Mary Tichy raises grass-fed cattleby Edith Tucker

WEST MILAN, NH – Farm and family are closely intertwined for Mary Mullins Tichy. She breeds, raises and sells grass-fed Black Angus and cross-bred cattle at Riverstone Farm on what was once her grandfather’s dairy farm, located between Route 110 and the banks of the Upper Ammonoosuc River.

As a girl, Mary was an enthusiastic 4-H member, specializing in sheep, which included competing at fairs.

She met her husband, Ted, when only 15 and a student at Berlin High School and he a newly-hired forest technician at Boise-Cascade.

“After we were married, we bought 100 acres of my grandfather’s property, including the big weathered barn he’d built in 1947 to store hay and house cows and later sheep,” Mary explained.

When their two daughters were young, they had a single milk cow. They added chickens, sheep and horses, plus vegetables and other crops.

The beef cattle that Mary raises spend nearly all their time outdoors. She manages 55 acres for hay and crops and 100 acres for pasture, with the rest mostly forest that Ted manages.

“The size of my beef farm is determined by balancing how much hay I can produce for the winter months and how much pasture I have available for the summer,” Mary said. “I winter over approximately 35 head and have 50 in the summer. Another key factor is the decision I made to feed them round bales of high-moisture hay.

“I can mow, ted, rake and bale all the hay I grow without any help,” she said. “Ted usually helps me wrap the bales after coming home from his job as a licensed forester … and he’s my chief mechanic.

“Not having to buy feed regularly or to hire help means I’m able to keep costs low,” she continued. “I want North Country families with young children – and not just doctors and lawyers – to be able to afford this top-quality beef.”

Most years, she raises 10 calves to sell live for meat to a list of repeat customers. In line with state law, the new owners make their own arrangements about how to divide up each cow. She raises a few more calves for her own freezer.

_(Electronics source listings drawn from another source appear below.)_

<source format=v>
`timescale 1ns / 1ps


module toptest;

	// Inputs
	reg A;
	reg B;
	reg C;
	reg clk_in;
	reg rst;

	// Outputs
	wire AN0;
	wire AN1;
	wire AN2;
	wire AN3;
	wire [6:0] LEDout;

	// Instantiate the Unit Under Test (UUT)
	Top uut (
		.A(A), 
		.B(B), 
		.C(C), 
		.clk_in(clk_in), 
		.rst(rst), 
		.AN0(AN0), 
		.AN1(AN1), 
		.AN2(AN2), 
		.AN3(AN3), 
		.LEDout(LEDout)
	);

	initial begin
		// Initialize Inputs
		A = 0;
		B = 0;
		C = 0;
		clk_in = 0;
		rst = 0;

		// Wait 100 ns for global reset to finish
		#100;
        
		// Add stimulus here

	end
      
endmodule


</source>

“Someone is hired to do the slaughtering and hanging,” she said. “I knew when I started that I could never truck them to a slaughterhouse.” Ted does a lot of the cutting of the beef cattle they keep for their own family. “I don’t ever watch them be killed; these are animals that I’ve petted and cared for.

“The cattle are given no grain at all until 10 weeks before they are slaughtered, when they are kept in a paddock area and fed grain,” Mary explained. “Before that, they are only pastured and fed hay.”

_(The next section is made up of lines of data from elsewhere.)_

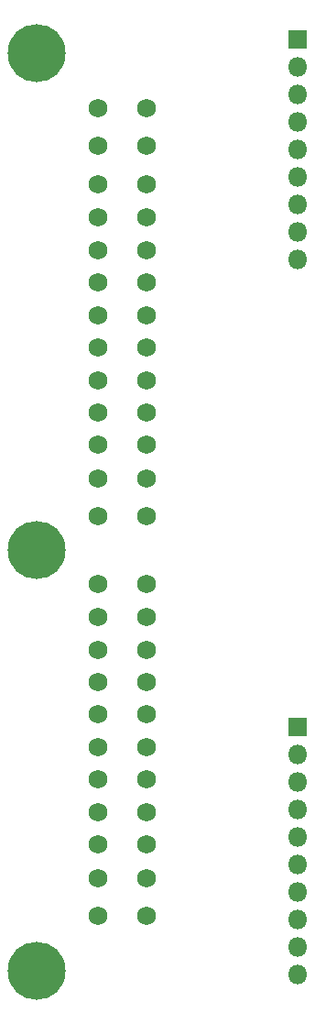
<source format=gbr>
%TF.GenerationSoftware,KiCad,Pcbnew,(5.1.6)-1*%
%TF.CreationDate,2021-09-19T14:55:01-05:00*%
%TF.ProjectId,BptoMega2,4270746f-4d65-4676-9132-2e6b69636164,rev?*%
%TF.SameCoordinates,Original*%
%TF.FileFunction,Soldermask,Top*%
%TF.FilePolarity,Negative*%
%FSLAX46Y46*%
G04 Gerber Fmt 4.6, Leading zero omitted, Abs format (unit mm)*
G04 Created by KiCad (PCBNEW (5.1.6)-1) date 2021-09-19 14:55:01*
%MOMM*%
%LPD*%
G01*
G04 APERTURE LIST*
%ADD10C,1.750000*%
%ADD11C,5.350000*%
%ADD12R,1.800000X1.800000*%
%ADD13O,1.800000X1.800000*%
G04 APERTURE END LIST*
D10*
%TO.C,J1*%
X71120000Y-74930000D03*
X71120000Y-78430000D03*
X71120000Y-81930000D03*
X71120000Y-109130000D03*
X71120000Y-112630000D03*
X66620000Y-74930000D03*
X66620000Y-78430000D03*
X66620000Y-81930000D03*
X66620000Y-109130000D03*
X66620000Y-112630000D03*
X71120000Y-118830000D03*
X71120000Y-146030000D03*
X71120000Y-149530000D03*
X66620000Y-118830000D03*
X66620000Y-146030000D03*
X66620000Y-149530000D03*
X71120000Y-85030000D03*
X71120000Y-88030000D03*
X71120000Y-91030000D03*
X71120000Y-94030000D03*
X71120000Y-97030000D03*
X71120000Y-100030000D03*
X71120000Y-103030000D03*
X71120000Y-106030000D03*
X66620000Y-85030000D03*
X66620000Y-88030000D03*
X66620000Y-91030000D03*
X66620000Y-94030000D03*
X66620000Y-97030000D03*
X66620000Y-100030000D03*
X66620000Y-103030000D03*
X66620000Y-106030000D03*
X71120000Y-121930000D03*
X71120000Y-124930000D03*
X71120000Y-127930000D03*
X71120000Y-130930000D03*
X71120000Y-133930000D03*
X71120000Y-136930000D03*
X71120000Y-139930000D03*
X71120000Y-142930000D03*
X66620000Y-121930000D03*
X66620000Y-124930000D03*
X66620000Y-127930000D03*
X66620000Y-130930000D03*
X66620000Y-133930000D03*
X66620000Y-136930000D03*
X66620000Y-139930000D03*
X66620000Y-142930000D03*
D11*
X60920000Y-154580000D03*
X60920000Y-115730000D03*
X60920000Y-69880000D03*
%TD*%
D12*
%TO.C,J2*%
X85090000Y-68580000D03*
D13*
X85090000Y-71120000D03*
X85090000Y-73660000D03*
X85090000Y-76200000D03*
X85090000Y-78740000D03*
X85090000Y-81280000D03*
X85090000Y-83820000D03*
X85090000Y-86360000D03*
X85090000Y-88900000D03*
%TD*%
D12*
%TO.C,J3*%
X85090000Y-132080000D03*
D13*
X85090000Y-134620000D03*
X85090000Y-137160000D03*
X85090000Y-139700000D03*
X85090000Y-142240000D03*
X85090000Y-144780000D03*
X85090000Y-147320000D03*
X85090000Y-149860000D03*
X85090000Y-152400000D03*
X85090000Y-154940000D03*
%TD*%
M02*

</source>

Adding grain or not comes down to a taste issue, she said. “Most people have only ever eaten beef bought from a supermarket meat case. Grass-fed beef has a stronger and distinct taste, while grain-fed beef is marbled with fat. My family enjoys the taste of completely grass-fed beef and when I cull an old cow, I put it in our freezer. It’s not prime beef, but it has the grassy flavor we like.”

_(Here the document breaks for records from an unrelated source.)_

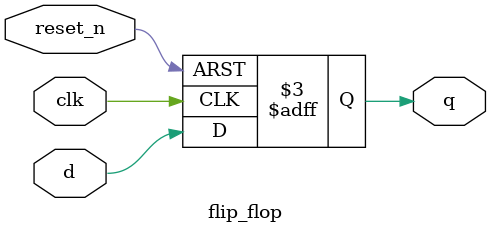
<source format=v>
module flip_flop (
  input clk,
  input reset_n,
  input d,
  output reg q
);
  always @(posedge clk or negedge reset_n) begin
    begin
      if (!reset_n) q <= 0;
      else q <= d;
    end
  end
endmodule
</source>
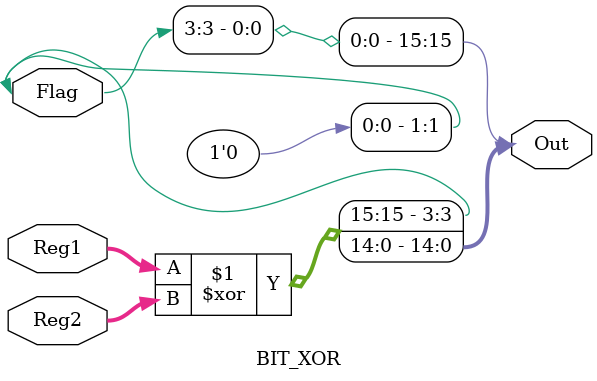
<source format=v>
module BIT_XOR (Reg1, Reg2, Out, Flag);

input [15:0] Reg1, Reg2;
input [3:0] Flag; //N,Z,C,V

output [15:0] Out;

assign Out = Reg1 ^ Reg2;



assign Flag[0] = (({Flag[1],Out[15]} == 2'b01)|| ({Flag[1],Out[15]} == 2'b10));

assign Flag[1] = 1'b0;

assign Flag[2] = (Out == 0);

assign Flag[3] = (Out[15] == 1'b1);

endmodule

</source>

They also keep seven saddle horses, a donkey, a rooster and 11 hens.

“Our dream was to build our own house,” she said. “Ted’s dad was a carpenter, and Ted worked with him growing up. Our house had to be made of wood. I used a spud and drawshave to peel off the bark. Some trees got scarred from catching on rocks and roots. I love to look up at the exposed beams in our house and remember how those ‘imperfections’ got there.”

When their two daughters were in college, Mary worked for six years (from September to February) processing at a nearby slaughterhouse to help pay tuition bills. The six-months-on, six-months-off schedule allowed her to continue running the home farm.

The couple has undertaken two major farm improvement projects with the assistance of the USDA-NRCS: one designed to protect the banks of the Upper Ammonoousuc River and the other to install a custom-designed heavy-use management area.

Both of Mary and Ted’s daughters live in New Hampshire. Alexandria, a music major who graduated from the University of Rhode Island, lives in Boscawen. Jesse, her husband Andrew Paine, and their two young children have been living with Mary and Ted for a year and a half. A graduate of Keene State, Jesse is employed as a nutrition educator by UNH Extension in Lancaster.

“I enjoy seeing our grandchildren enjoy the farm,” Mary said, adding that their presence keeps her cooking, baking, knitting, sewing, quilting and weaving.